Should Minneapolis impose its own minimum wage?
That question drew a variety of answers Thursday night from candidates vying to replace outgoing Council Member Gary Schiff in South Minneapolis. It came up during a candidate forum held beside a crackling fire at an urban farm just off the Midtown Greenway.
An effort to raise the state minimum wage to just over $9-an-hour failed at the Legislature this year. Ty Moore, a Green Party-endorsed "Socialist Alternative" running for Schiff's seat, has advocated raising Minneapolis' minimum wage to $15-an-hour.
Minneapolis businesses currently abide by state and federal minimum wages, but several cities across the country have passed minimum wages higher than their states.
Whether a city-authorized minimum wage would be legal in Minnesota is unclear, said Myron Orfield, a University of Minnesota professor. Orfield said it would depend on whether the state has legally "enacted a statute that looks like it intends to occupy this field." The city attorney's office would not comment on the legality because no one at the city -- their client -- has asked them to review it.
Moore has made the issue a core component of his platform.
"There’s no way I think the current City Council, with its continued allegiance to the Chamber of Commerce and big business in the city, is going to do that without huge pressure from below," Moore said, adding that he would favor taxing larger businesses to subsidize those smaller businesses that cannot afford to pay $15-an-hour wages.
Alondra Cano, the DFL-endorsed candiate in the race, said people should rally and lobby the state for a higher minimum wage. She was unsure whether Minneapolis had the power to go it alone.

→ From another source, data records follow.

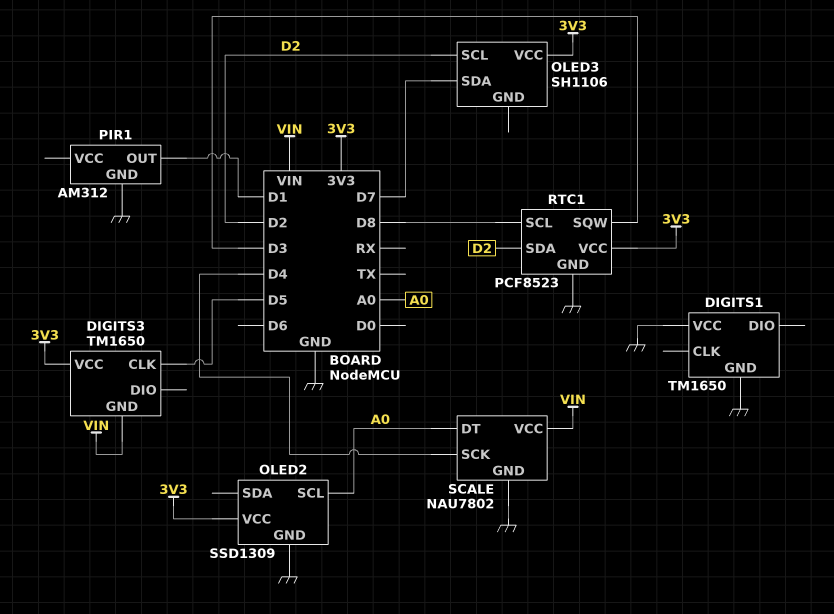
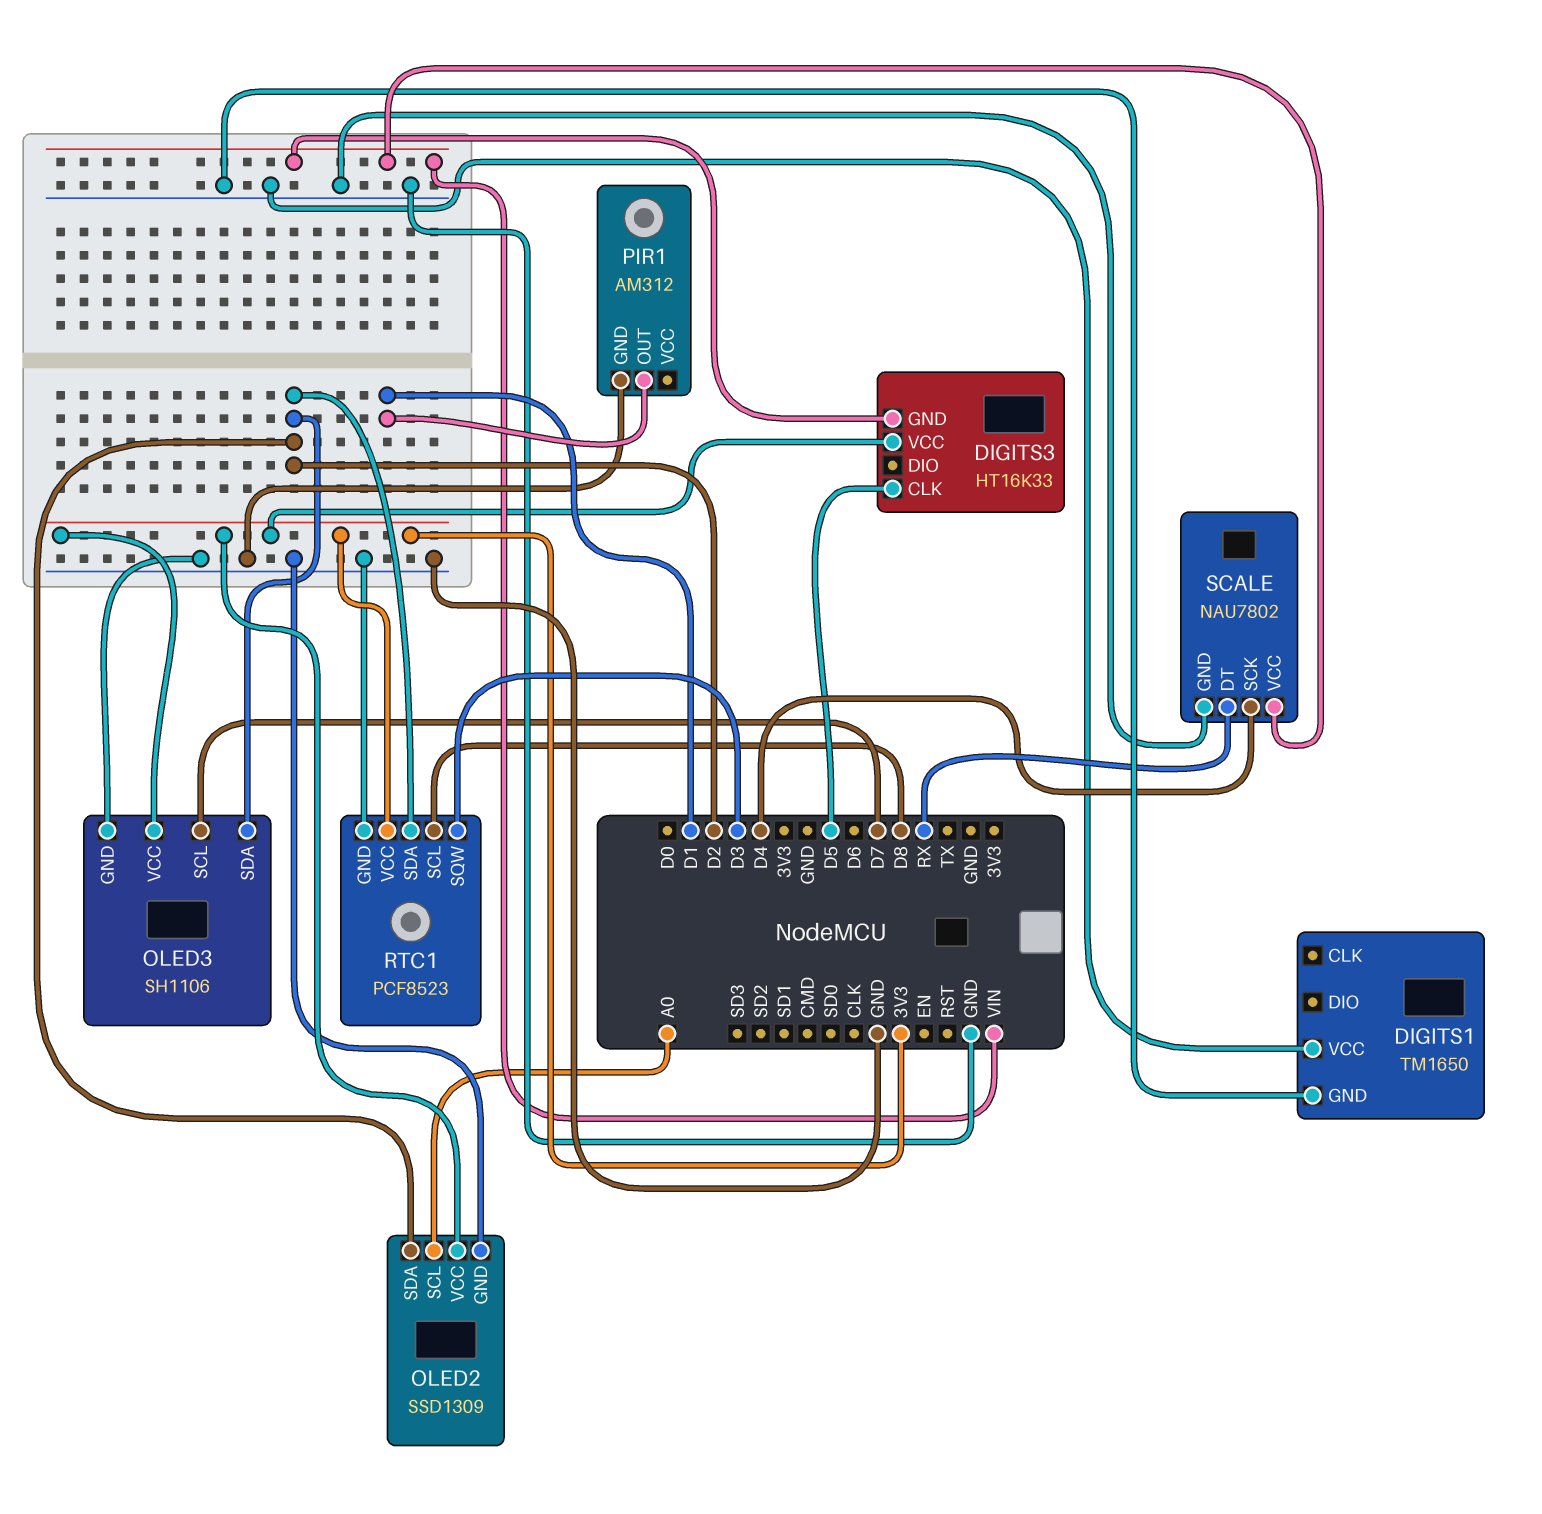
DIGITS3: TM1650 -> HT16K33
OLED2 pin SDA: none -> D2
OLED3 pin GND: none -> GND
OLED3 pin SCL: D2 -> D7
OLED3 pin SDA: D7 -> D2
SCALE pin DT: A0 -> RX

Schiff, who has not endorsed in the race, said in an interview that he is “very sure” that the city cannot impose its own minimum wage. The city instead has living wage ordinances, which attach a higher hourly rate to projects involving city dollars.
“This is just a red herring that Ty Moore is using that demonstrates he really doesn’t understand the job he is applying for,” Schiff said.

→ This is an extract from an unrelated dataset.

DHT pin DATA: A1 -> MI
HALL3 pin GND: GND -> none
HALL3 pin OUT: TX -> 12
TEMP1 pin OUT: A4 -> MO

Charles Curtis, running under the banner of "Politics with Principle," pointedly criticized the idea of a city minimum wage. He said the the intent of statewide and federal minimum wages are to "create fairness between jurisdictions," ensuring major companies do not simply move to nearby municipalities to escape local wage regulations.

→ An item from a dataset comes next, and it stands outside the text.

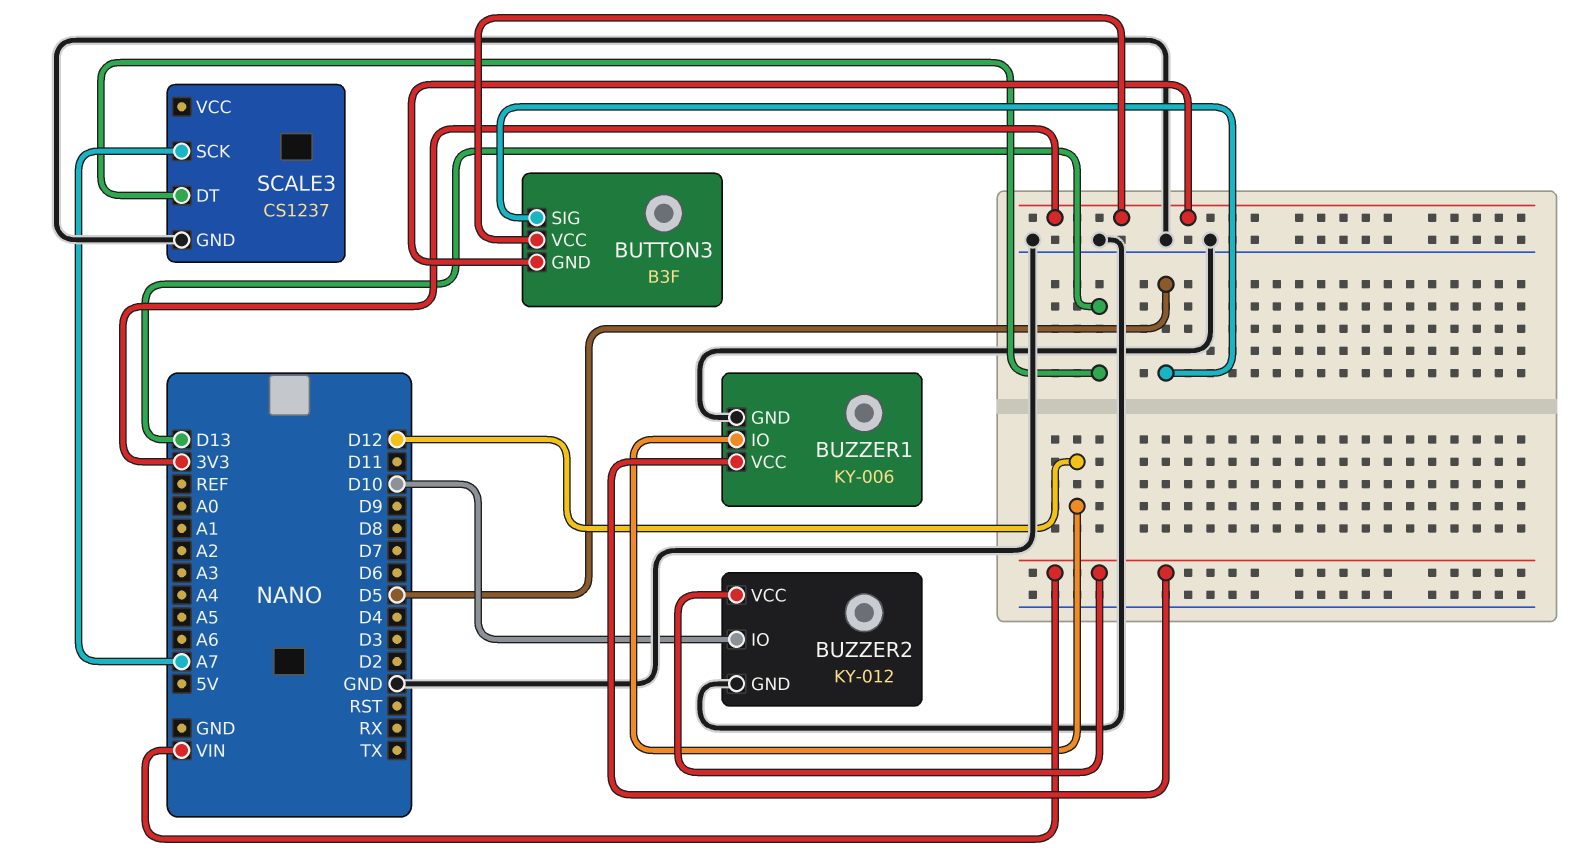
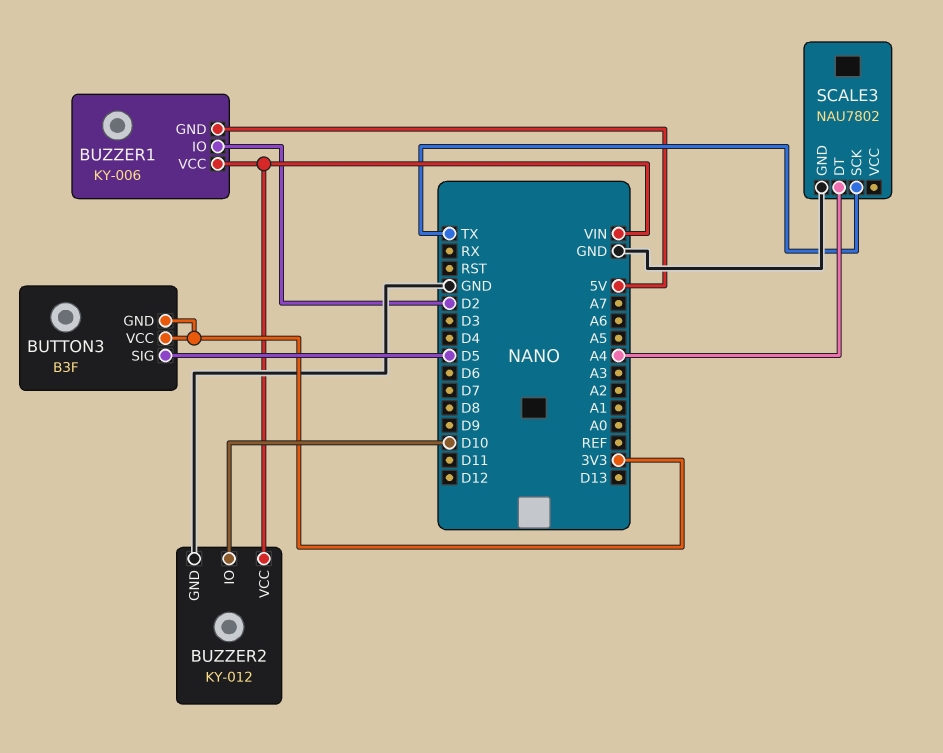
BUZZER1 pin GND: GND -> 5V
BUZZER1 pin IO: D12 -> D2
SCALE3: CS1237 -> NAU7802
SCALE3 pin DT: D13 -> A4
SCALE3 pin SCK: A7 -> TX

"You have to do this together with all of these jurisdictions as one. Otherwise we lose out as a community," Curtis said."You want to see higher poverty rates and more unemployment? That’s exactly how you do it.”
Abdi Abdulle, a DFLer, appeared to oppose a $15 minimum wage at the state or city level. "A lot of businesses that propose to hire youth, they’re not willing to accept $15 minimum wage right now," Abdulle said. He said he could support a $10 minimum wage.